+++ DATA ENTRIES +++

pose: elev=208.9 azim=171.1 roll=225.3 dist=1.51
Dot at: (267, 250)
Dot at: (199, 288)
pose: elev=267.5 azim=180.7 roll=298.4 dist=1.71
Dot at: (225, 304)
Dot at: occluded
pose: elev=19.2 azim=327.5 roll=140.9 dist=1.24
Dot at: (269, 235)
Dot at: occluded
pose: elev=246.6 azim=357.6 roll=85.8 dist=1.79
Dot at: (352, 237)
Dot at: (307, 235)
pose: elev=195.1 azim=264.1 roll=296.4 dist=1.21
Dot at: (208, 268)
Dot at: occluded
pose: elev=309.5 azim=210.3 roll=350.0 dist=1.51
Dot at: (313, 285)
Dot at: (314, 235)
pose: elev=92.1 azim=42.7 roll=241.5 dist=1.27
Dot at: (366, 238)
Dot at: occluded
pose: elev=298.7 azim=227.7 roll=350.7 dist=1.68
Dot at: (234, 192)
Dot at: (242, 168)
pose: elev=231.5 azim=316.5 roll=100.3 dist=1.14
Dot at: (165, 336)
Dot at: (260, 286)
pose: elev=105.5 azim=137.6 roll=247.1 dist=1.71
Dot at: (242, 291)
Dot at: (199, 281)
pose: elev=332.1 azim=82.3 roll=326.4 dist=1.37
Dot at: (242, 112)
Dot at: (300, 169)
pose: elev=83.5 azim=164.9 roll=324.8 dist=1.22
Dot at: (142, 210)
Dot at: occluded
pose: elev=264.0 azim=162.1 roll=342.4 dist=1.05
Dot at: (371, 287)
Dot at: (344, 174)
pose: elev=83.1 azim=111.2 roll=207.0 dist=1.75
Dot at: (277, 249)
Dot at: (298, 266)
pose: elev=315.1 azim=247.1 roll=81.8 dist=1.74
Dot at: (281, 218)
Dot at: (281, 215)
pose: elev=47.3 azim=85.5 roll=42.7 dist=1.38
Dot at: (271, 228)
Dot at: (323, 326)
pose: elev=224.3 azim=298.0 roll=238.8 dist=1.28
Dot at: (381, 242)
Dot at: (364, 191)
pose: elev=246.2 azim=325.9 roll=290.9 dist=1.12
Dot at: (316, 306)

+++

_WHAT YOU SHOULD DO_
Format the records as a JSON list of strings, one string per line with blank lines omitted, starting at the beginning of the records and ending at the line containing "Dot at: (298, 266)", with that line included.

_ANSWER TO THE TASK_
[
  "pose: elev=208.9 azim=171.1 roll=225.3 dist=1.51",
  "Dot at: (267, 250)",
  "Dot at: (199, 288)",
  "pose: elev=267.5 azim=180.7 roll=298.4 dist=1.71",
  "Dot at: (225, 304)",
  "Dot at: occluded",
  "pose: elev=19.2 azim=327.5 roll=140.9 dist=1.24",
  "Dot at: (269, 235)",
  "Dot at: occluded",
  "pose: elev=246.6 azim=357.6 roll=85.8 dist=1.79",
  "Dot at: (352, 237)",
  "Dot at: (307, 235)",
  "pose: elev=195.1 azim=264.1 roll=296.4 dist=1.21",
  "Dot at: (208, 268)",
  "Dot at: occluded",
  "pose: elev=309.5 azim=210.3 roll=350.0 dist=1.51",
  "Dot at: (313, 285)",
  "Dot at: (314, 235)",
  "pose: elev=92.1 azim=42.7 roll=241.5 dist=1.27",
  "Dot at: (366, 238)",
  "Dot at: occluded",
  "pose: elev=298.7 azim=227.7 roll=350.7 dist=1.68",
  "Dot at: (234, 192)",
  "Dot at: (242, 168)",
  "pose: elev=231.5 azim=316.5 roll=100.3 dist=1.14",
  "Dot at: (165, 336)",
  "Dot at: (260, 286)",
  "pose: elev=105.5 azim=137.6 roll=247.1 dist=1.71",
  "Dot at: (242, 291)",
  "Dot at: (199, 281)",
  "pose: elev=332.1 azim=82.3 roll=326.4 dist=1.37",
  "Dot at: (242, 112)",
  "Dot at: (300, 169)",
  "pose: elev=83.5 azim=164.9 roll=324.8 dist=1.22",
  "Dot at: (142, 210)",
  "Dot at: occluded",
  "pose: elev=264.0 azim=162.1 roll=342.4 dist=1.05",
  "Dot at: (371, 287)",
  "Dot at: (344, 174)",
  "pose: elev=83.1 azim=111.2 roll=207.0 dist=1.75",
  "Dot at: (277, 249)",
  "Dot at: (298, 266)"
]